Хоть немного отдохнул бы от этой неустроенности, нечестности и несообразности. От тяжелого непроизводительного труда и тоски.
Слишком я уже страшно устал от странностей своей любимой страны. От бесприютности и неласковости.
          От климата и вообще…
          И – от этих новых и лавинообразно нарастающих заборов, заборов, заборов…
          Умели же любить свою Родину издали Гоголь, Достоевский, художник Иванов, Тютчев, Гончаров, Герцен и т. д…    
          Страшная беспомощность охватывает здесь порой.
 
И так страшно жить, потому что все равно умрем, а дальше не знаем, или не совсем точно знаем, что будет, а тут еще эта Родина, которая, как всегда, в опасности…
 
Да, издали…  Да, уехать… Хорошо бы уехать… И любить свою Родину издали. Не зря ж все наши настоящие патриоты так делают, предпочитают любить родину издали: и спокойней и лучше… И вернее, и крепче Родину издали буду любить…
И – безопаснее…
 
Есть три: Вера, Надежда, Любовь.
          Но мне так далеко до них (недостоин!) и от этого страшно.

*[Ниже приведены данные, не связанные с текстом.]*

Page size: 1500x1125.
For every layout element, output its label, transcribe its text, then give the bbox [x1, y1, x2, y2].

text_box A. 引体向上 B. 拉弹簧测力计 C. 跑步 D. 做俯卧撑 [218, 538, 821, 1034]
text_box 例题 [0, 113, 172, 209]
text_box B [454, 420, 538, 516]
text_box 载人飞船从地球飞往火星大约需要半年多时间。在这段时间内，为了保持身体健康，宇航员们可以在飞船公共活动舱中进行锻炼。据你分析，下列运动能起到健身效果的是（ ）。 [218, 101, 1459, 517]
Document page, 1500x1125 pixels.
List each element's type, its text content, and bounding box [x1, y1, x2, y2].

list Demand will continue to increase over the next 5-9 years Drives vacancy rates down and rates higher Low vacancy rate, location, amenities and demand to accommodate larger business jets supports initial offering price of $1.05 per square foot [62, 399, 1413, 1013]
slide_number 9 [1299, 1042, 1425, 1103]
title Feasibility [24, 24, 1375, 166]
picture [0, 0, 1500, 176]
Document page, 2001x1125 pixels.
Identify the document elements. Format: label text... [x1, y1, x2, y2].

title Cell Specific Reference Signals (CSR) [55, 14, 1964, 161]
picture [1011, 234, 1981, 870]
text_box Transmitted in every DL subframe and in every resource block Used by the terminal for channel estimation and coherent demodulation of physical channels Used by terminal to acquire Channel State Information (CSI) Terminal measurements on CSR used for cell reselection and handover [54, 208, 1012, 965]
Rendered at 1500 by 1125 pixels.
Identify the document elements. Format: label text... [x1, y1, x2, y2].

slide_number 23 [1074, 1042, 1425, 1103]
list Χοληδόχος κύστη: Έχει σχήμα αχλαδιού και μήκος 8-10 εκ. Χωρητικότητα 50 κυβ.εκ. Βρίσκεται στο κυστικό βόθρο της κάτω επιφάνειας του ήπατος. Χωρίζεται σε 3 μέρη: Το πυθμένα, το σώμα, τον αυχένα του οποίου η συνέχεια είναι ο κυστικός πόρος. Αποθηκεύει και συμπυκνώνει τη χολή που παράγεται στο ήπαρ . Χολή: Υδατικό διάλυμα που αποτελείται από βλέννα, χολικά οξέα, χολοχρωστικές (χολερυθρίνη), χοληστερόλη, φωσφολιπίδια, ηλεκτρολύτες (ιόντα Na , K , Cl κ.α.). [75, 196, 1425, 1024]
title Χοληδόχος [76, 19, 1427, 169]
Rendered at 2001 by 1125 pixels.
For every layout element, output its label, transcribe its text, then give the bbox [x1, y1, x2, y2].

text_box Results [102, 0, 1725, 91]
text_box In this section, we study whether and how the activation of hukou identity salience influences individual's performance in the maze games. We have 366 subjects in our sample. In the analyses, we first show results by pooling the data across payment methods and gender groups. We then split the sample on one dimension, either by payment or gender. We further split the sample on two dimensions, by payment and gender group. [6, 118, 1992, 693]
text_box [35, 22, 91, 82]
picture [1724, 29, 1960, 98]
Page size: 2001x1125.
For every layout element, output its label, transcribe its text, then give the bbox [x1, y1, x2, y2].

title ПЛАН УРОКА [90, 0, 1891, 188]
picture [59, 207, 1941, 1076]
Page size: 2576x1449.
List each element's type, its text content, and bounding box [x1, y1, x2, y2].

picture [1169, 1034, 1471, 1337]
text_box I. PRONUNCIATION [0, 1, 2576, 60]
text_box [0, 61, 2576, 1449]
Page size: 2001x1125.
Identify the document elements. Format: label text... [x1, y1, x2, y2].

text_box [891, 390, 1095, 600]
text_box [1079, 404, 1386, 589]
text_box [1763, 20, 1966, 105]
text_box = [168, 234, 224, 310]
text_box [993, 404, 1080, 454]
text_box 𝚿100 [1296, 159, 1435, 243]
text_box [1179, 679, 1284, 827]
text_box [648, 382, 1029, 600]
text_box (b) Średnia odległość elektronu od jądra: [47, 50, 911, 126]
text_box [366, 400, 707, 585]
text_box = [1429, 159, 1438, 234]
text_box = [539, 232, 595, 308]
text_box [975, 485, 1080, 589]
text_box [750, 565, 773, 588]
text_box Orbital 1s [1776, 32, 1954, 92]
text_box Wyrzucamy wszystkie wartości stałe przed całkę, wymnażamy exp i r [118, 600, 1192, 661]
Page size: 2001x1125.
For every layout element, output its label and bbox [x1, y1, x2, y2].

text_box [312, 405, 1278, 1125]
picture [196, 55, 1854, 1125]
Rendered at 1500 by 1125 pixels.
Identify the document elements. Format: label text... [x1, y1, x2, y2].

          А тут еще эта Родина, которая, как всегда в опасности…
 
 
2
 
В субботу утром я, во-первых, позвонил Рите.
Рита – это такая женщина!..
          Такие не часто встречаются.
          Я даже не знаю, люблю я ее или нет.
          Во всяком случае, ревную.
          И жить, наверно, без нее не смогу.
          То есть, конечно, смогу, только очень плохо.
          Наверно, я ее, как эту свою Родину странной любовью люблю.
          Я позвонил, Рита сказала: «Приезжай»
 
Вообще-то у меня не очень много женщин было в жизни.
          Хотя знаком я был, конечно, со многими.
          И многие оставили в моей жизни свой яркий или тусклый, но более или менее неизгладимый след.
 
Некоторым из них, я считаю, очень повезло.
          Несмотря на все страшно благоприятствующие вроде бы условия и обстоятельства, они всерьез не связали свою судьбу с моей.
          Пронесло мимо них такое сокровище. Легко отделались!
 
Другим повезло меньше…
Бедные вы мои, бедные…
          И вообще ото всех, кого я любил, мне надо было бы мне бежать без оглядки.
          Обыкновенного человеколюбия ради. Очень уж оказался я бы им неполезен.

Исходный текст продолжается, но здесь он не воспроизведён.